PAGE EXTRACT:
# papa



## xav_orl

Hello!

A Czech friend wrote me this *"pappapa posílám slaďounkou pusinku kam si budeš přát...."* but i don't speak Czech.

What does that mean? i think it sounds like Kisses 

Thanks in anticipation


----------



## ManagaCTAG

Hi, 

it means something like "byeeeeee and a sweatest kiss everywhere you wish..."

That girl / boy (I guess it's a girl, right?) really DOES LIKE YOU!


----------



## xav_orl

haha. Ok thanks. Czech girls are crazy...


----------



## capials

sladké sny     sweet dreams  no sweat!


----------



## Plzenak

Capials má pravdu , mělo by to být : "byeeeeee and a *sweet *kiss *anywhere/everywhere* you wish..." 

To bys tomu dal kdyby sweatest  lol.

*EDIT : ( anywhere you wish - kdekoliv si budeš přát , everywhere you wish - všude , kam si budeš přát , wherever you wish - kamkoliv si budeš přát= in czech it doesn´t make such a difference)*


----------



## capials

anywhere you wish=kdekoliv


----------



## slavic_one

Wherever you want.


----------



## capials

Interesting  ,usually you do not contribute to the English debate.
Everywhere was wrong,anywhere is not wrong but on *reflexion * deprecating; wherever is better .
Welcome!


----------



## ManagaCTAG

*sweet* - i'm sorry about that, of course that the kiss is SWEET, it was a typo.

*wherever you want* is incorrect, because the SMS says "prat" = wish


----------



## Nicker

For Czech "papa" there's in BE "ta-ta" = informal goodbye.


----------

SUPPLIED DATA:

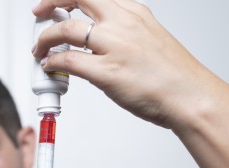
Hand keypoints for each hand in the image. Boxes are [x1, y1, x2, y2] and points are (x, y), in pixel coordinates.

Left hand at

TASK 1:
In the forum thread on the Czech message, what British English expression corresponds to the Czech "papa"?
TASK 2:
In the forum thread on the Czech message, rewrite the paragraph beginning "EDIT : ( anywhere you wish" as a short list that keeps its main facts.
TASK 3:
According to the forum thread on the Czech message, why is the translation "wherever you want" incorrect?

RESPONSE 1:
"Ta-ta," an informal goodbye.

RESPONSE 2:
- anywhere you wish: kdekoliv si budeš přát
- everywhere you wish: všude, kam si budeš přát
- wherever you wish: kamkoliv si budeš přát
- In Czech, the difference among these is slight.

RESPONSE 3:
It is incorrect because the message uses the verb "prat," which means "wish," not "want."